### GIVEN RECORDS
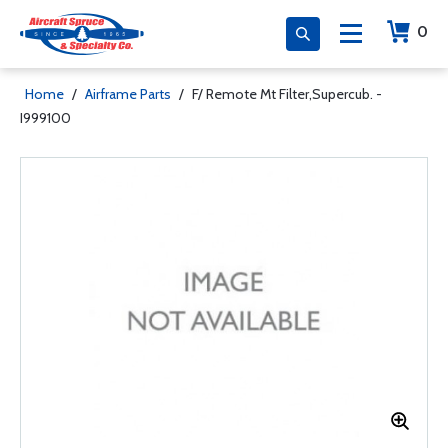
0
Home
/
Airframe Parts
/
F/ Remote Mt Filter,Supercub. -
I999100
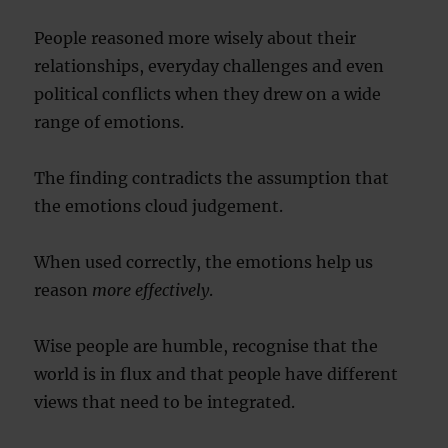
People reasoned more wisely about their
relationships, everyday challenges and even
political conflicts when they drew on a wide
range of emotions.
The finding contradicts the assumption that
the emotions cloud judgement.
When used correctly, the emotions help us
reason
more effectively
.
Wise people are humble, recognise that the
world is in flux and that people have different
views that need to be integrated.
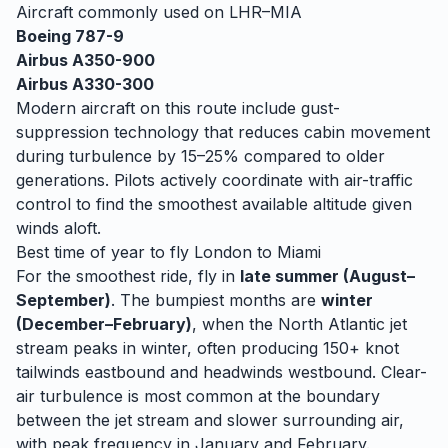
Aircraft commonly used on
LHR
–
MIA
Boeing 787-9
Airbus A350-900
Airbus A330-300
Modern aircraft on this route include gust-
suppression technology that reduces cabin movement
during turbulence by 15–25% compared to older
generations. Pilots actively coordinate with air-traffic
control to find the smoothest available altitude given
winds aloft.
Best time of year to fly
London
to
Miami
For the smoothest ride, fly in
late summer (August–
September)
. The bumpiest months are
winter
(December–February)
, when
the North Atlantic jet
stream peaks in winter, often producing 150+ knot
tailwinds eastbound and headwinds westbound. Clear-
air turbulence is most common at the boundary
between the jet stream and slower surrounding air,
with peak frequency in January and February.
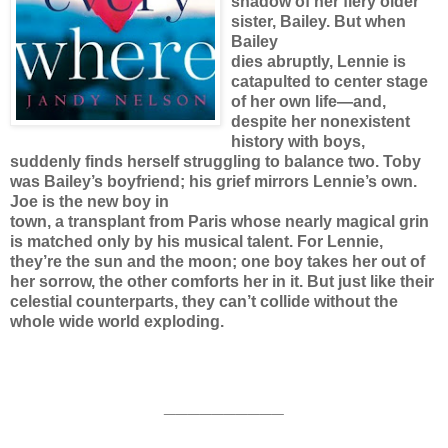
shadow of her fiery older
sister, Bailey. But when
Bailey
dies abruptly, Lennie is
catapulted to center stage
of her own life—and,
despite her nonexistent
history with boys,
suddenly finds herself struggling to balance two. Toby
was Bailey’s boyfriend; his grief mirrors Lennie’s own.
Joe is the new boy in
town, a transplant from Paris whose nearly magical grin
is matched only by his musical talent. For Lennie,
they’re the sun and the moon; one boy takes her out of
her sorrow, the other comforts her in it. But just like their
celestial counterparts, they can’t collide without the
whole wide world exploding.
__________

### EXERCISE
Nothing but the lines from the line containing "Airbus A350-900" to the end of the records above should be repeated, exactly and with every picture omitted.

### RESPONSE FOR THIS EXERCISE
Airbus A350-900
Airbus A330-300
Modern aircraft on this route include gust-
suppression technology that reduces cabin movement
during turbulence by 15–25% compared to older
generations. Pilots actively coordinate with air-traffic
control to find the smoothest available altitude given
winds aloft.
Best time of year to fly
London
to
Miami
For the smoothest ride, fly in
late summer (August–
September)
. The bumpiest months are
winter
(December–February)
, when
the North Atlantic jet
stream peaks in winter, often producing 150+ knot
tailwinds eastbound and headwinds westbound. Clear-
air turbulence is most common at the boundary
between the jet stream and slower surrounding air,
with peak frequency in January and February.
shadow of her fiery older
sister, Bailey. But when
Bailey
dies abruptly, Lennie is
catapulted to center stage
of her own life—and,
despite her nonexistent
history with boys,
suddenly finds herself struggling to balance two. Toby
was Bailey’s boyfriend; his grief mirrors Lennie’s own.
Joe is the new boy in
town, a transplant from Paris whose nearly magical grin
is matched only by his musical talent. For Lennie,
they’re the sun and the moon; one boy takes her out of
her sorrow, the other comforts her in it. But just like their
celestial counterparts, they can’t collide without the
whole wide world exploding.
__________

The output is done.